Unfortunately, mainstream conceptions of female sexuality often include soft lighting and erotic massage. A Google search for “porn for women” yielded predictably dull results: one porn blog included headings like “nipple sucking” and “statuesque naked man.” Another was a joke site featuring pictures of men vacuuming and putting down the toilet seat. How does an industry that caters to every fetish imaginable miss a market consisting of half the population? Pornstars/pornographers Nina Hartley and, particularly, Annie Sprinkle have addressed this. Sprinkle, a Ph.D-holding sexologist, has performed in features ranging from erotica to “transsexual docu-porn” to “classic XXX.” “I think Annie Sprinkle is fantastic, an icon whose website asks viewers to really think about sexual desire and practice,” Taylor says. And there have been grassroots solutions: the Brooklyn-based, female-run Sweet Action magazine features cute, naked, and erect young Williamsburg types.

“Women directors especially have been pushing the boundaries of representation,” Armatage says. “Breillat, Monika Treut, Bette Gordon, Lizzie Borden—taking up new expressions of women’s sexuality in contrast to ‘vanilla feminism.’” Women have also left distinctive marks on porn proper. Boink magazine—“College Sex by the People Having It”—was cofounded by Alecia Oleyourryk, a then-senior at Boston University. Fans of “barely legal” would love Boink’s content, of course, but it’s not for them. Lauren White, a.k.a Raymi the Minx, has received awards for her blog, raymitheminx.com. While the nude photos White originally post probably boosted her readership, she’s the blog’s selling point. “I was an online ‘model’ for 10 months…I had a curtained-off little room with a bed and computer and remote webcam,” she writes over e-mail. “My job was to entice [viewers] to take me private, which is buying minutes to have me to themselves…We would phonesex and they could watch me do my thing. My skin is crawling as I type this right now.” Jerking off to her blog is free, but anyone who does so has to contend with an entire person rather than a gyrating webcam image.

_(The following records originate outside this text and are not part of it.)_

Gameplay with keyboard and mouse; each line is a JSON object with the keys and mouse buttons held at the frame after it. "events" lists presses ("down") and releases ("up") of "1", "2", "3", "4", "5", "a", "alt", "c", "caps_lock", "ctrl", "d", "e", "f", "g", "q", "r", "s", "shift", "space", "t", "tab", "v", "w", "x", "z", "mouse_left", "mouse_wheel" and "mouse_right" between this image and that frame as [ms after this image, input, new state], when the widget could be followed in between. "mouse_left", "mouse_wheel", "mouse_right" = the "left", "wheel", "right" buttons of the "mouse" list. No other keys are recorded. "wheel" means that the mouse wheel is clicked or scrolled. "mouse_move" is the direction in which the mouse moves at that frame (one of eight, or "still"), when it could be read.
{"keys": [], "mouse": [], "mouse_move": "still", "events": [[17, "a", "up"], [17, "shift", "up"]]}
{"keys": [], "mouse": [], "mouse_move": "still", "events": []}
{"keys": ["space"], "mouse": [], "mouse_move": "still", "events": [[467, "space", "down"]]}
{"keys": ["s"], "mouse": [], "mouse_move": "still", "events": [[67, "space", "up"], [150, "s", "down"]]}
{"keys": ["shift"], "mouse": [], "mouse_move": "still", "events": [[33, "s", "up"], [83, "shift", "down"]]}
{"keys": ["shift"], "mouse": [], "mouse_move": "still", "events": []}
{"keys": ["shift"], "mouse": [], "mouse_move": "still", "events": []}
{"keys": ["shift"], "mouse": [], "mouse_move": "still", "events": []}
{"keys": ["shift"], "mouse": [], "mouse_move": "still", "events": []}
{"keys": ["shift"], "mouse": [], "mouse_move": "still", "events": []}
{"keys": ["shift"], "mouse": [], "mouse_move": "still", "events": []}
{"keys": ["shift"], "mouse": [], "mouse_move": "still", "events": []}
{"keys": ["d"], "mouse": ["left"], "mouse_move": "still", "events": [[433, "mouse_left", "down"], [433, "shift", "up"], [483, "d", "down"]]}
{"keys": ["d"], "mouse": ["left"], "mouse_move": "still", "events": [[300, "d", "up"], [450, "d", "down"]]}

Human beings will use any medium at their disposal to convey sexual messages. Pornography, defined in the most general terms, is a simple inevitability. It conforms to the ideas and carries the moral imprint of whoever happens to control it, and affects the viewer according to his/her ability to think critically through the images presented. Porn’s expansion through the Internet and increasing visibility in popular culture is neither a good thing nor a bad thing overall. For every addiction there is a catharsis. What is good is porn’s emergence as a topic of open discussion rather than a mere bone of contention. The more transparent the industry gets, the more we can critique it constructively, and the more we can explore alternative options.